Two Zero-Days On A 20-Year-Old Microsoft Windows File Discovered By Researchers

Spoolsv bug

As an operating system, Microsoft Windows needs to support a lot of peripheral devices, to also allow users manage things through them as easy as possible.

And here, every versions of Windows has a particular file that manages commands to print documents. That file has past unnoticed by security researchers, before security firm SafeBreach Labs took a closer look at the file. And after diving in deeper, the file also has a fatal bug.

The file that is called 'Print Spooler Service', is two decades old.

First, the researchers found that the file has a denial of service vulnerability the researchers reported earlier this 2020. When exploited, the file can crash the spooler service.

The bug was found on the Print Spooler Service on Windows 10, and all the way back to the business-oriented Windows 2000, which was first released in the year 2000.

"We got intrigued, so we continued to dive in,” said Peleg Hadar, senior security researcher at SafeBreach Labs.

And this was when the researchers found the second flaw, which could allow hackers to gain system privileges on a PC.

Print spooler is essentially an executable file that manages the printing process inside Windows.

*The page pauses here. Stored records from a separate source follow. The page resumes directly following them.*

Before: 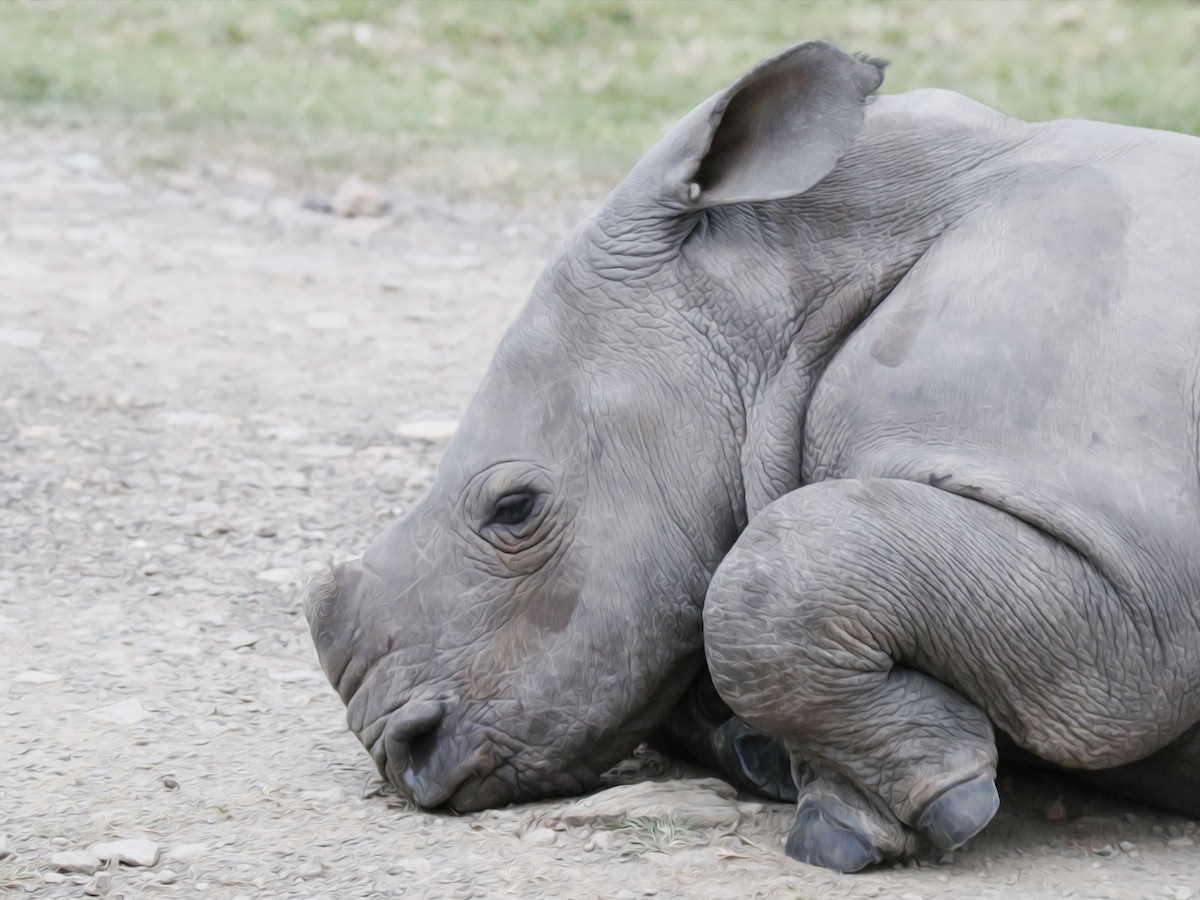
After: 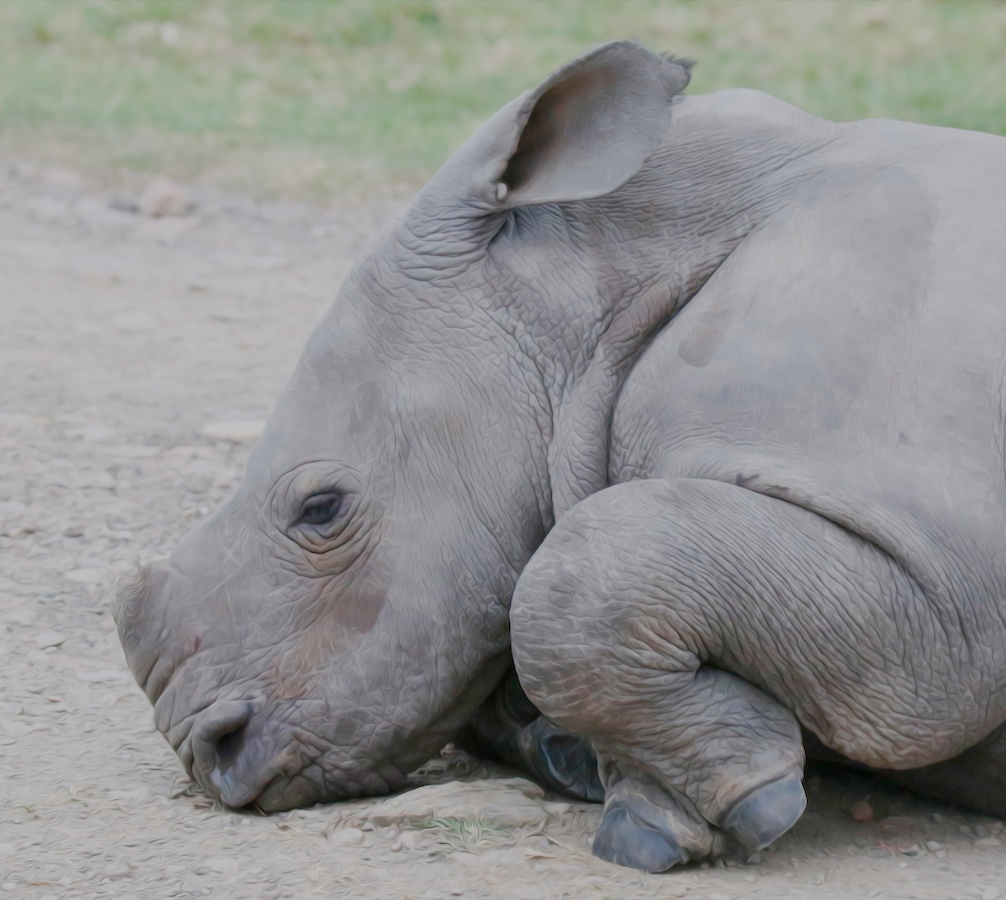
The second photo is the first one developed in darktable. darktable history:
color balance rgb: contrast -30%
crop: left 16.145%
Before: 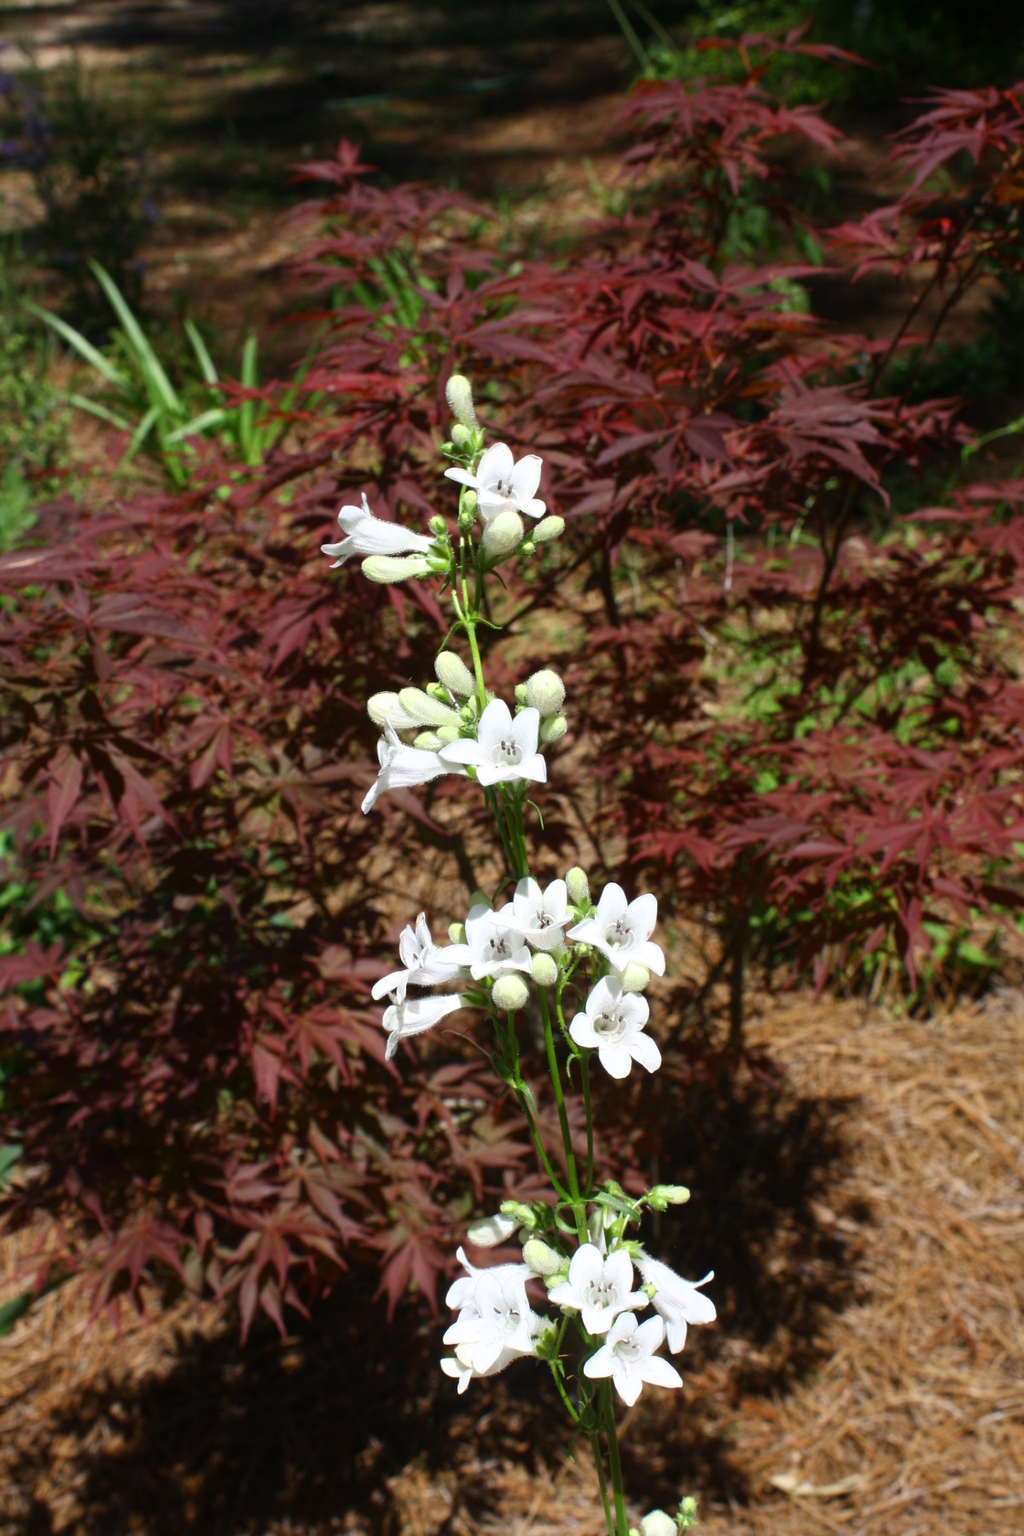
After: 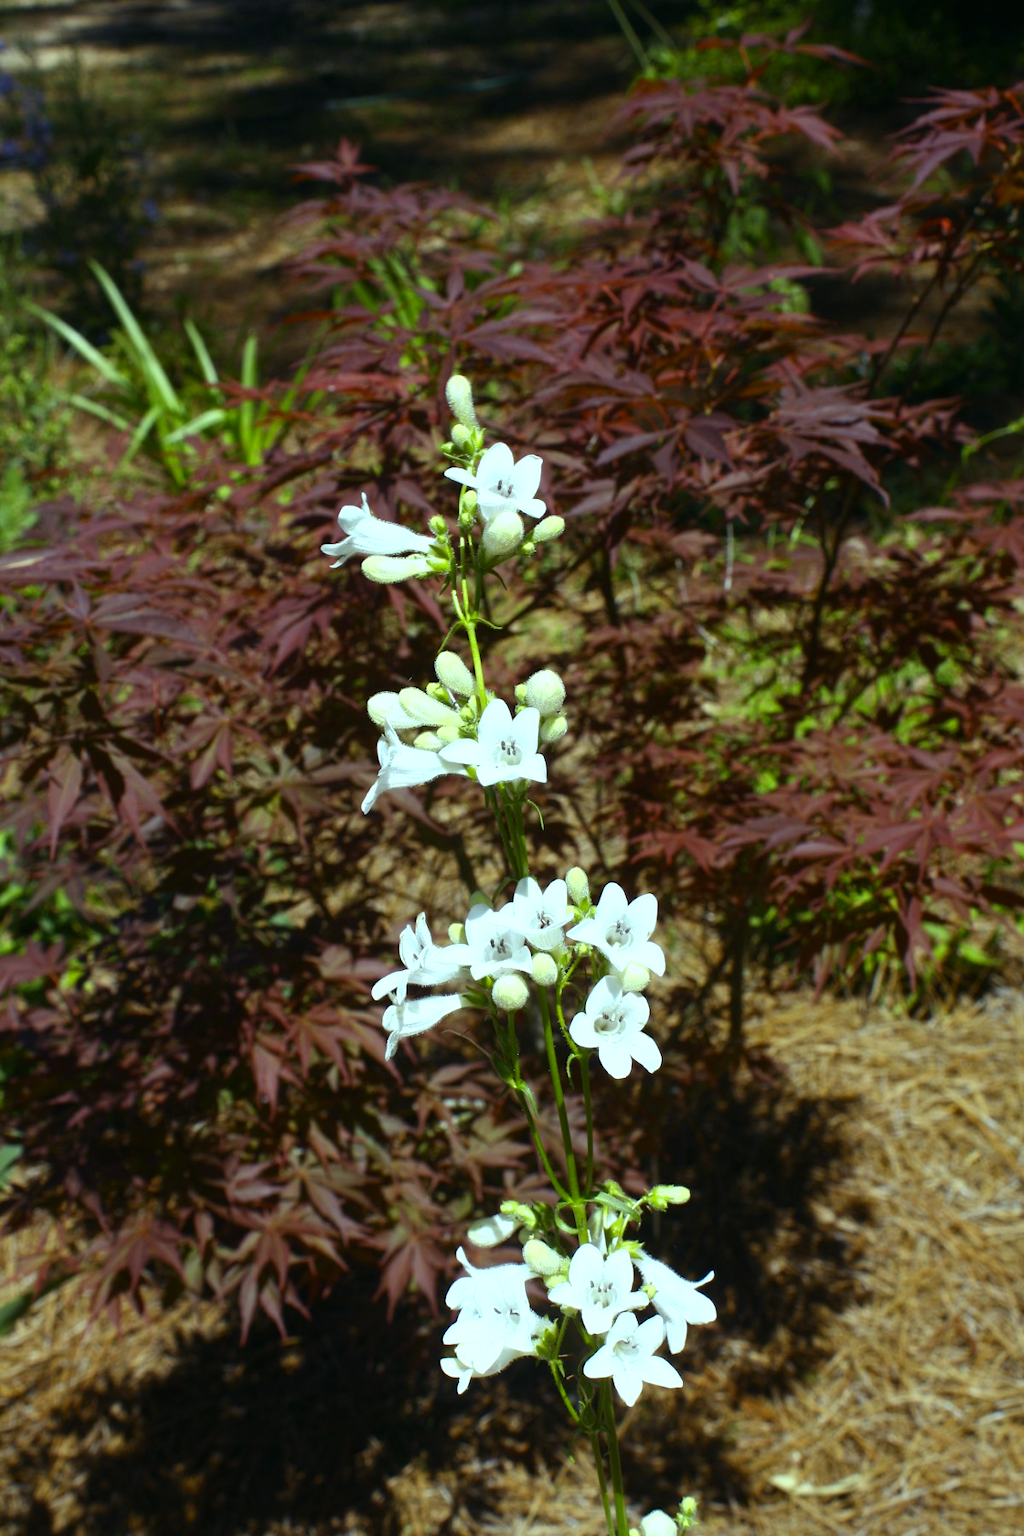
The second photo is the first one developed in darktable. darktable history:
color balance: mode lift, gamma, gain (sRGB), lift [0.997, 0.979, 1.021, 1.011], gamma [1, 1.084, 0.916, 0.998], gain [1, 0.87, 1.13, 1.101], contrast 4.55%, contrast fulcrum 38.24%, output saturation 104.09%
color contrast: green-magenta contrast 0.85, blue-yellow contrast 1.25, unbound 0
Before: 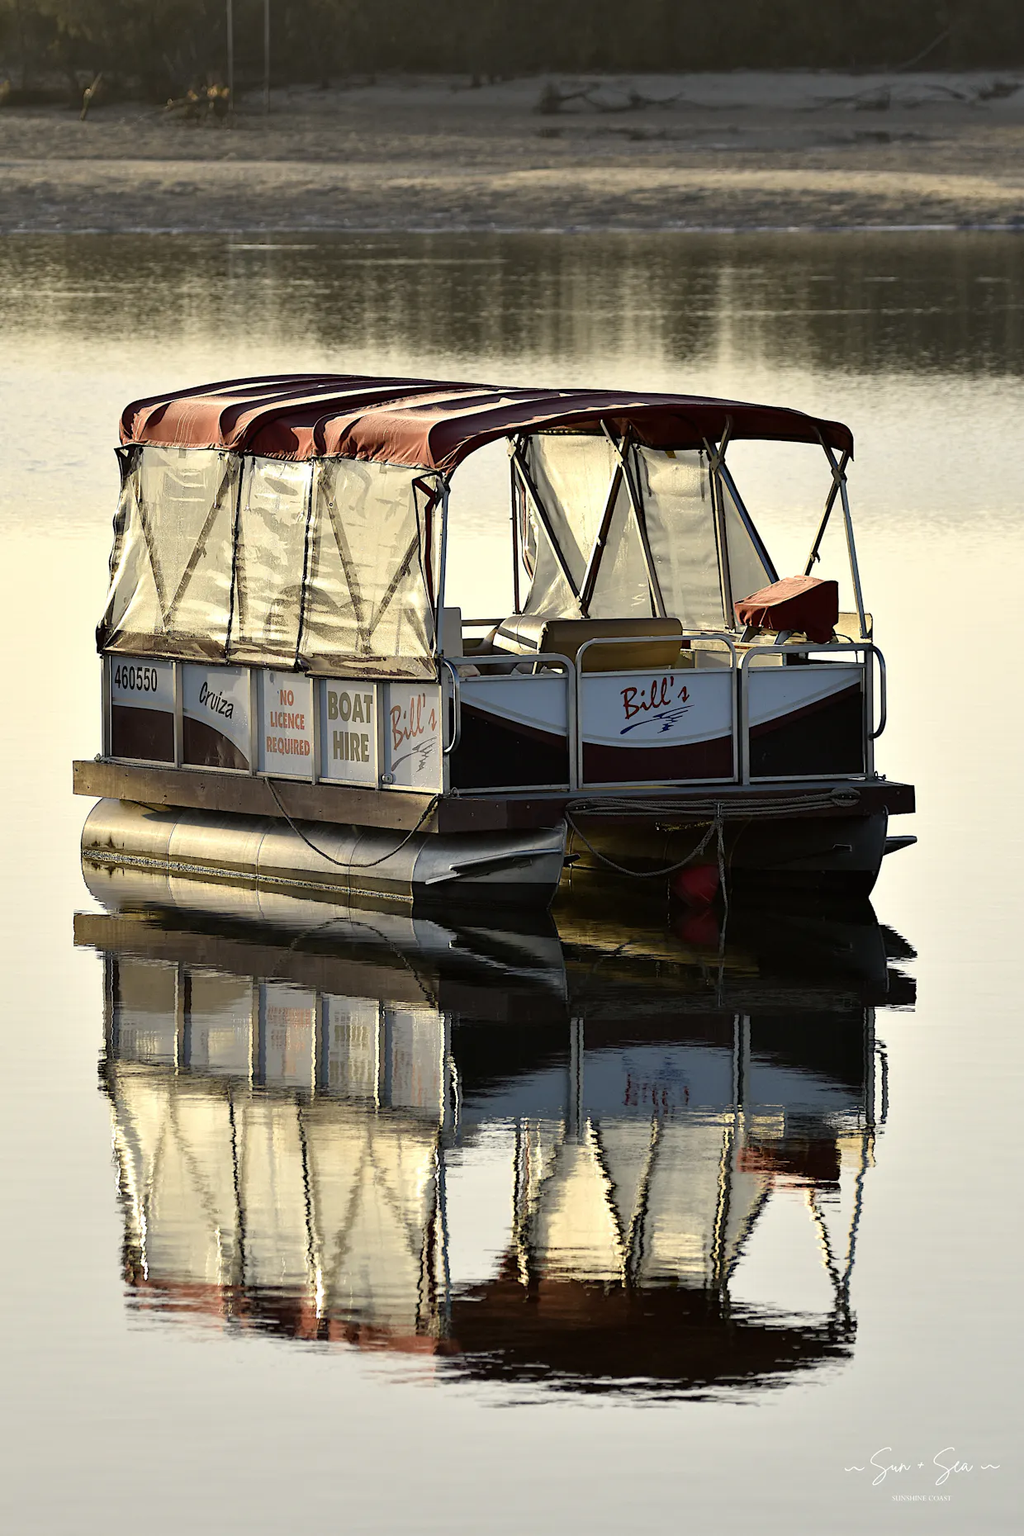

The primary component of the printing interface in Windows, is this print spooler.

According to Hadar and Bar on their whitepaper, management of printing in Windows involves retrieving the location of the correct printer driver, loading that driver, spooling high-level function calls into a print job, scheduling the print job for printing, and so forth. The spooler is loaded at system startup and continues to run until the operating system is shut down.

“The Print Spooler code is at least 20 years old. In general, older code tends to contain old bugs and might be more risky because of security flaws but, in fact, there were only few discovered vulnerabilities in the spooler service during the last 20+ years,” Hadar said.

After Microsoft patched the issue in May (CVE-2020-1048), Hadar and his colleague, Tomer Bar, reverse-engineered the patch and found a way to bypass the patch and re-exploit the vulnerability.

Microsoft assigned this vulnerability a new identification number (CVE-2020-1337), and is working to deliver the patch on its August 2020 Patch Tuesday.

Hadar and Bar present the findings at the 2020 Black Hat hacking conference. The two researchers also release a proof-of-concept code on GitHub, which is designed to help detect attacks on the spooler service.

"We wanted to get people to think of a wider approach on how these kinds of issues can be mitigated," Hadar said.

Print spooler bug on Windows 2000
Print spooler bug on Windows 2000 crashed the service.

The most famous malware that has abused Windows' print spoiler service, was Stuxnet.

The computer worm made headlines all around the world after hackers managed to use it to sabotage centrifuges at an Iranian nuclear facility in 2010.

It's believed that the malware was developed jointly by the U.S. and Israel as a cyberweapon to cripple enemies' computer network, primarily developed to cause substantial damage to Iran's nuclear facility.

It was reported that Stuxnet was the two countries' method to at least delay Iran's nuclear programs. The two fear that the facility could eventually help Iran develop its own nuclear weapons.

As a malware, Stuxnet is extremely sophisticated, and capable of exploiting previous unknown zero-day vulnerabilities to infect computers and to spread.

Stuxnet reportedly ruined almost one fifth of Iran's nuclear centrifuges, and when spread to the internet, the malware has targeted industrial control systems, and infected some 200,000 computers and caused 1,000 machines to physically degrade.

Liam O’Murchu, a security specialist who investigated Stuxnet, was surprised at the longevity of his spooler service issue.

“It is amazing that the print spooler code appears to have survived untouched from when Stuxnet was discovered over 10 years ago through to today, and may in fact date back 20 years,” said O’Murchu, director of the security technology and response group at Symantec.